This is a guest post by Tom Wilson
There was something slightly surreal about seeing a group as fringe as MEMO (Middle East Monitor) holding an event in one of the Palace of Westminster’s grander committee rooms, but then that is an integral part of living in an open democracy: a system that incidentally was repeatedly knocked by both some of the members of the panel and the audience during the course of the event. MEMO was hosting the launch of the report ‘The Cold War on British Muslims: an examination of Policy Exchange and The Centre for Social Cohesion’ and so from the title I had assumed it was fairly predictable what was going to be said. However as the proceedings of the evening’s event unfolded it became apparent that things were taking a tone that even I had not fully anticipated.
First, Dr Daud Abdullah, the director of MEMO, spoke of how Muslims had been encouraged to integrate into British democracy, only to labelled infiltrators and driven out.

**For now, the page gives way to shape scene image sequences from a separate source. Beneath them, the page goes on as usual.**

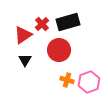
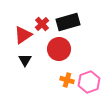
red circle: moved 1 px up
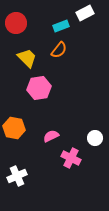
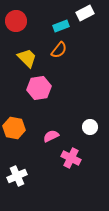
red circle: moved 2 px up
white circle: moved 5 px left, 11 px up
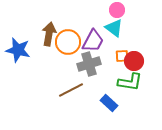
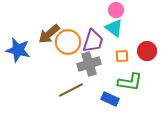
pink circle: moved 1 px left
brown arrow: rotated 140 degrees counterclockwise
purple trapezoid: rotated 10 degrees counterclockwise
red circle: moved 13 px right, 10 px up
blue rectangle: moved 1 px right, 4 px up; rotated 18 degrees counterclockwise
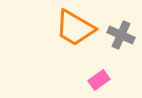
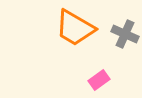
gray cross: moved 4 px right, 1 px up
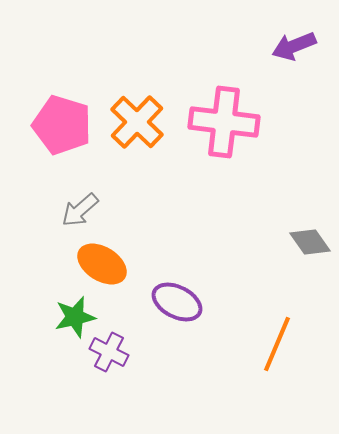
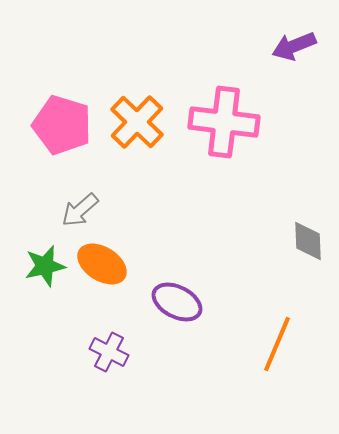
gray diamond: moved 2 px left, 1 px up; rotated 33 degrees clockwise
green star: moved 30 px left, 51 px up
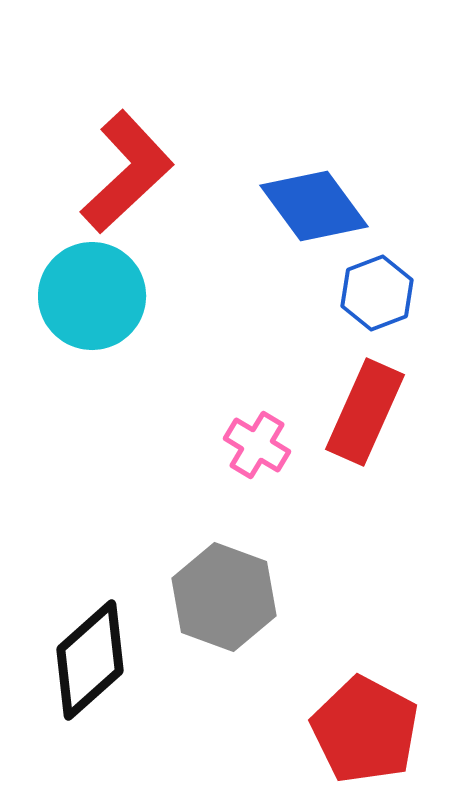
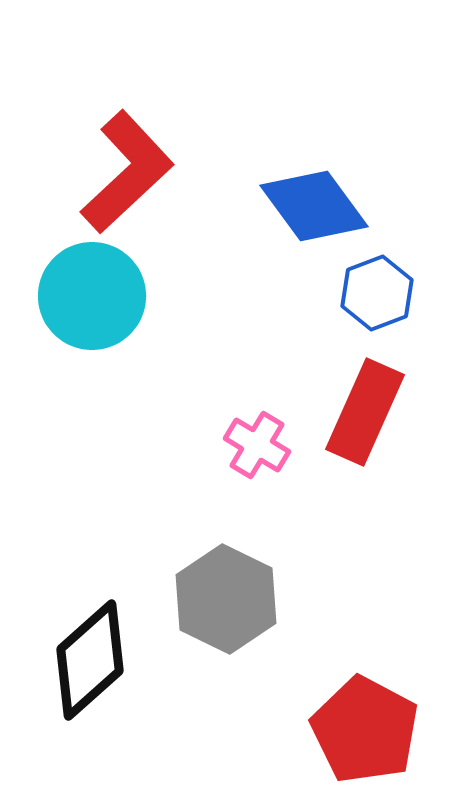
gray hexagon: moved 2 px right, 2 px down; rotated 6 degrees clockwise
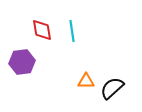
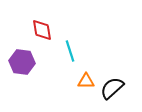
cyan line: moved 2 px left, 20 px down; rotated 10 degrees counterclockwise
purple hexagon: rotated 15 degrees clockwise
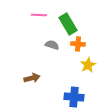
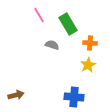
pink line: rotated 56 degrees clockwise
orange cross: moved 12 px right, 1 px up
brown arrow: moved 16 px left, 17 px down
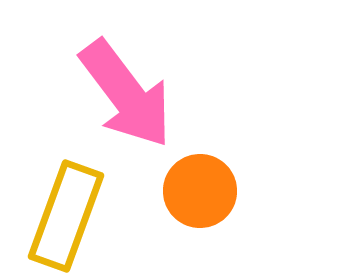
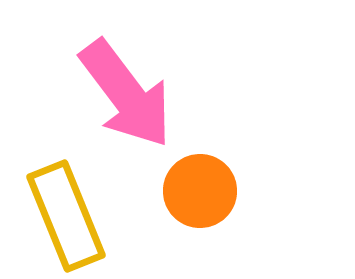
yellow rectangle: rotated 42 degrees counterclockwise
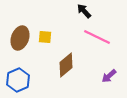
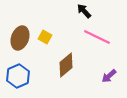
yellow square: rotated 24 degrees clockwise
blue hexagon: moved 4 px up
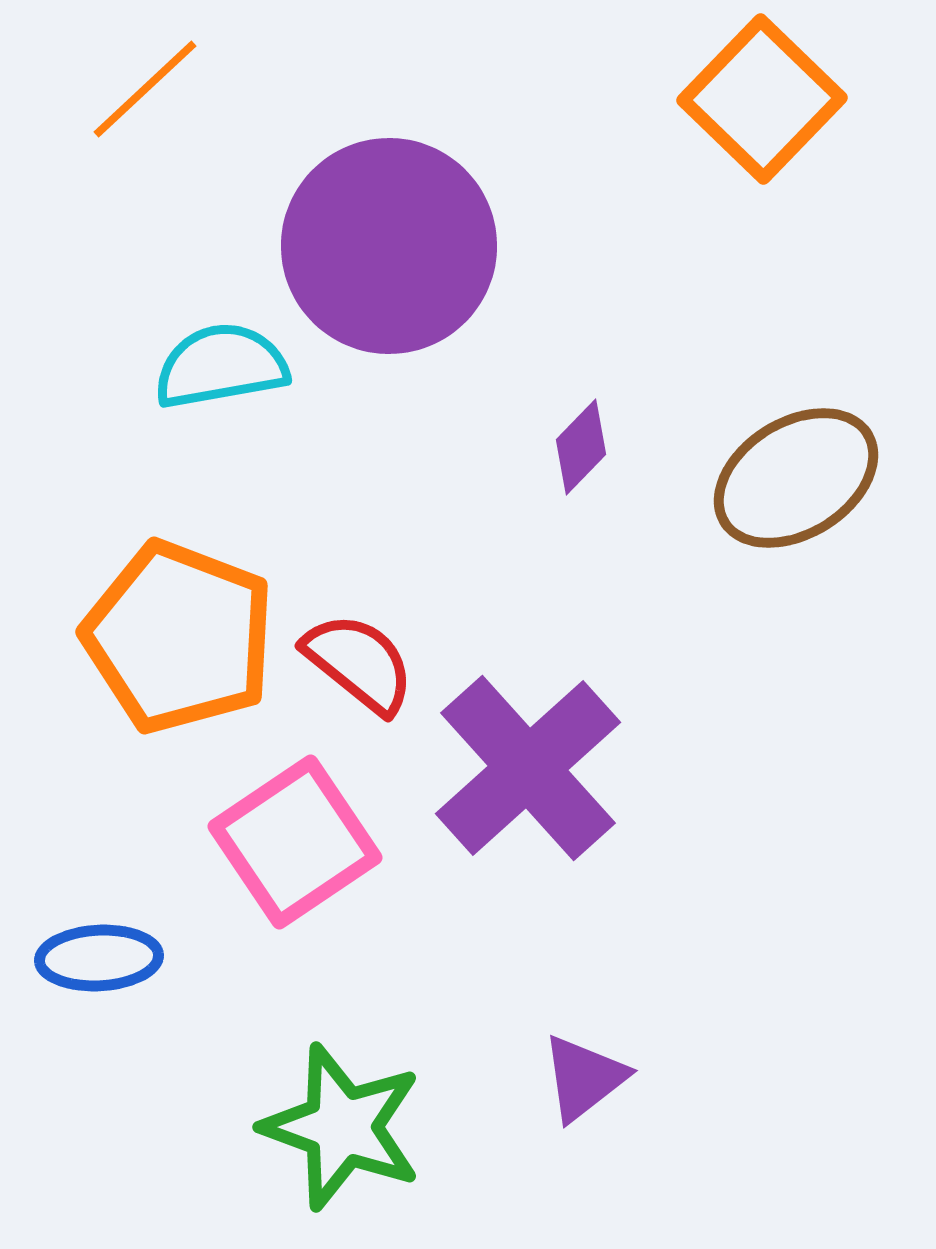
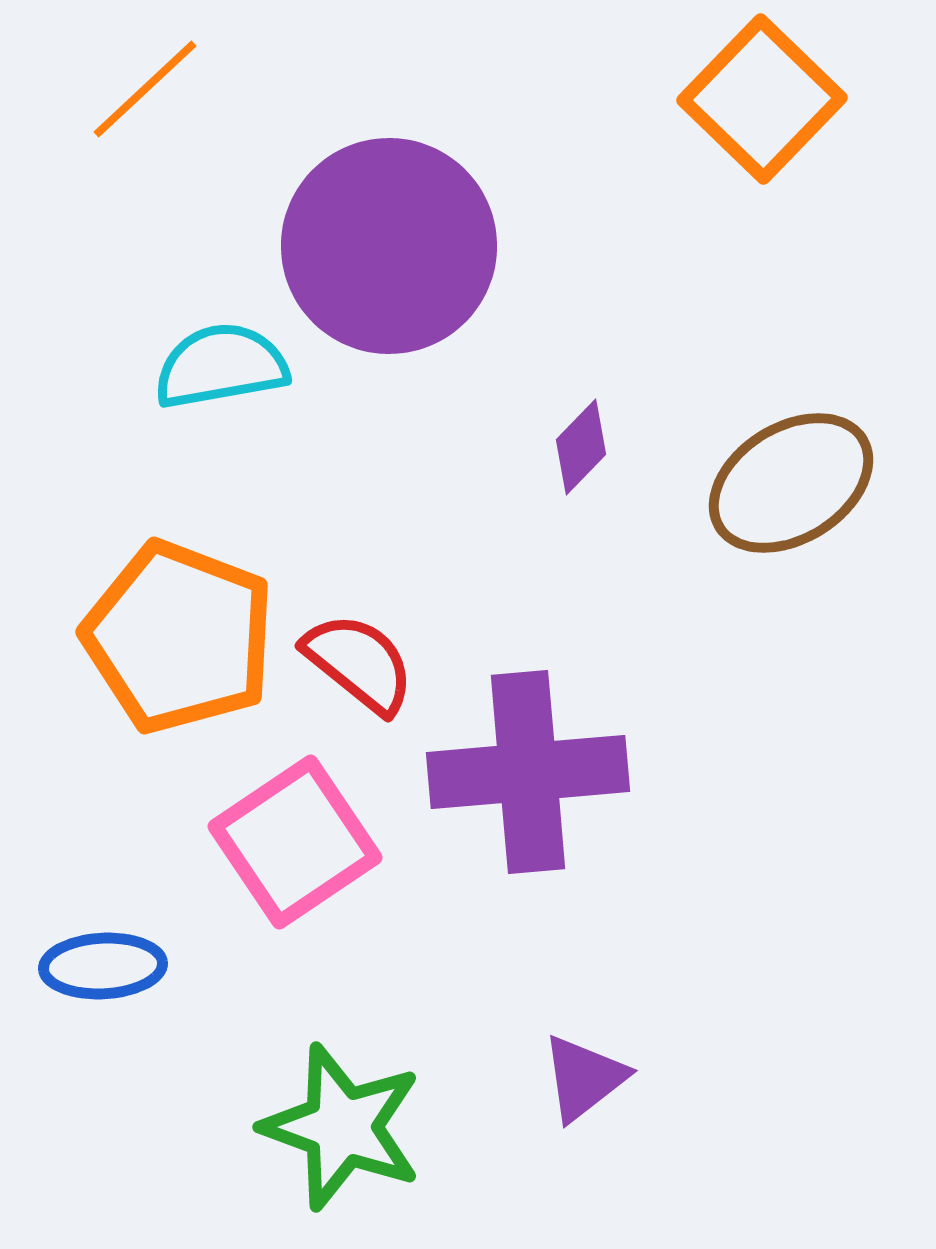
brown ellipse: moved 5 px left, 5 px down
purple cross: moved 4 px down; rotated 37 degrees clockwise
blue ellipse: moved 4 px right, 8 px down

Next, in a somewhat convoluted fashion, Dr Abdullah seemed to imply that there was some kind of causal relationship between Mr Cameron’s comments in Munich regarding Multiculturalism and the campaigns of the EDL. From this the Director of MEMO then went onto claim that things could still get worse, referring to what he called the events of the 22nd of July in Norway. As though to suggest that think-tanks such as The Centre for Social Cohesion (CSC) and Policy Exchange take one on a trajectory, via the echelons of the EDL, that ultimately end in Anders Breivik styled politically inspired murders.

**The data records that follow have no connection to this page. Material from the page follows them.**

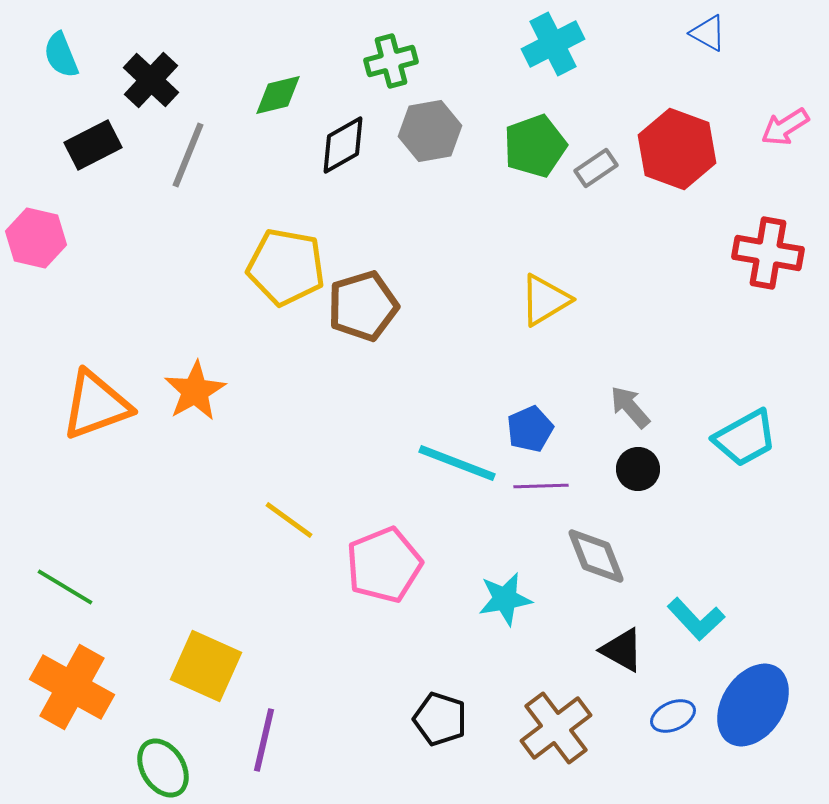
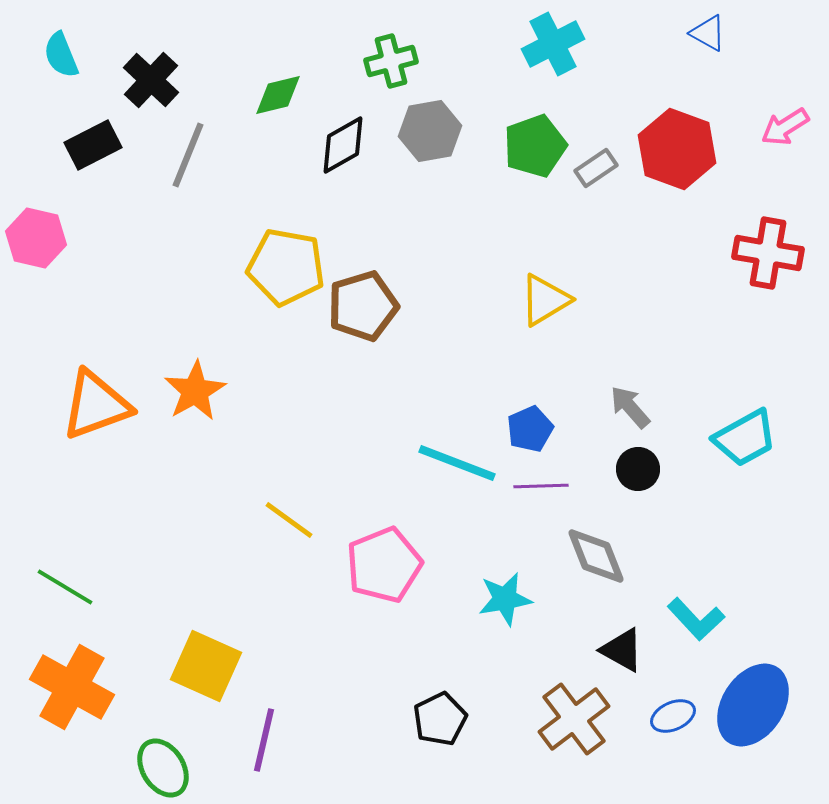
black pentagon at (440, 719): rotated 28 degrees clockwise
brown cross at (556, 728): moved 18 px right, 9 px up
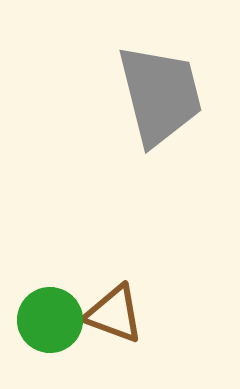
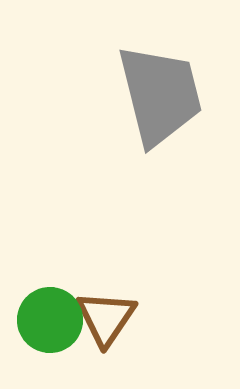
brown triangle: moved 8 px left, 4 px down; rotated 44 degrees clockwise
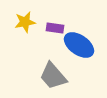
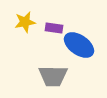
purple rectangle: moved 1 px left
gray trapezoid: rotated 48 degrees counterclockwise
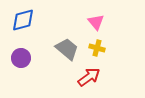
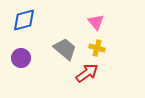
blue diamond: moved 1 px right
gray trapezoid: moved 2 px left
red arrow: moved 2 px left, 4 px up
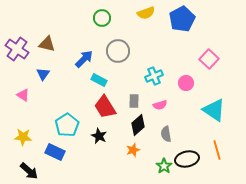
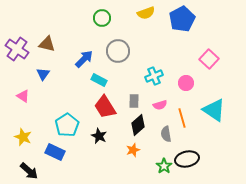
pink triangle: moved 1 px down
yellow star: rotated 18 degrees clockwise
orange line: moved 35 px left, 32 px up
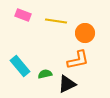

We also heard from David Miller, one of the authors of the report and co-founder of SpinWatch from which Powerbase was launched; the Wikepedia-esque database that indulges in a somewhat paranoid detailing of allegedly neoconservative networks of influence and control. Although according to Tom Griffin, one of the other authors of the report, it is the CSC that in fact deals in conspiracy theories about anti-Western subversion. David Miller provided another particularly bizarre moment when, during the Q&A, he addressed a member of the East London Mosque as ‘Brother’ in a manner often reserved for use between religiously observant Muslims. This as it happens was in an expression of partial agreement with the young man who had just treated us all to a diatribe about how in the current government there apparently is no democracy, that our leaders are war criminals, that they are akin to the crusaders, that the war on terror is in truth a war on Muslims and that the time for talking is over and, rather chillingly, now is the time for action, whatever that is supposed to mean. Still, so far, so to be expected.
It was only when the authors of the report came to present their findings on the funding of the organizations covered by the report that the really shocking nature of the accusations being made became apparent. The panel had already made quite clear that they believed Policy Exchange and the CSC to be responsible for whipping up anti-Muslim feeling, but as it became clear that the other primary emphasis was to be the issue of funding I waited with bated breath to see which dubious group individuals had been found to be funding the think-tanks in question. To my almost disbelief, panellist Tom Mills began to expound upon how their research had uncovered that the very same people who had funded the CSC and Policy Exchange had also funded Jewish causes and pro-Israel organizations, in other words that the funders were themselves Jewish. By all accounts, the CSC has been funded by the Bernard Lewis Family Charitable Trust, the Lewis family we were told owns hotels in Israel. Policy Exchange, it was revealed, is funded by the Charles Wolfson Charitable Trust, which the report itself states ‘funds a host of Jewish organizations’ and initiatives run by Rabbi Sidney Brichto. Likewise it was mentioned that the CSC had as a funder Stanley Kalms, who it was stressed had funded projects involving Chief Rabbi Jonathan Sacks. I started to feel as though I was attending some kind of crackpot event about global Jewish conspiracies. Who was to blame for the proliferation of anti-Muslim feeling in Britain? The Jews and Jewish money, obviously. The truth is that the report itself does make mention of the many non-Jewish and non-Israel linked funders, and yet at this Parliamentary event it seems that it was only the Jewish ones that were being detailed.
Clearly it was too much to expect that MEMO could organize an event where Israel and Jews would not come under attack. Indeed one audience member took the message quite to heart when he asserted that there had not been any problems in the region prior to the creation of Israel. And this was not so far from what was said by Anas Altikriti, CEO of The Cordoba Foundation, and also a member of the panel that evening where he expressed his pleasure at the fact that Cordoba was sponsoring this report. It may however be worth mentioning that The Cordoba Foundation has been described by David Cameron as ‘a front for the Muslim Brotherhood’ and that it was ordered to repay public money it had been given in 2007 on account of the Foundation having provided a platform for Hiz but-Tahrir, or that in 2009 Cordoba sponsored an event at which a video talk by al-Qaeda theorist Anwar Al-Awlaki was scheduled to be shown. So perhaps, if the funding of political organizations is of concern, it might not be a bad idea to hold some investigations into the funding of MEMO, The Cordoba Foundation and indeed the report in question.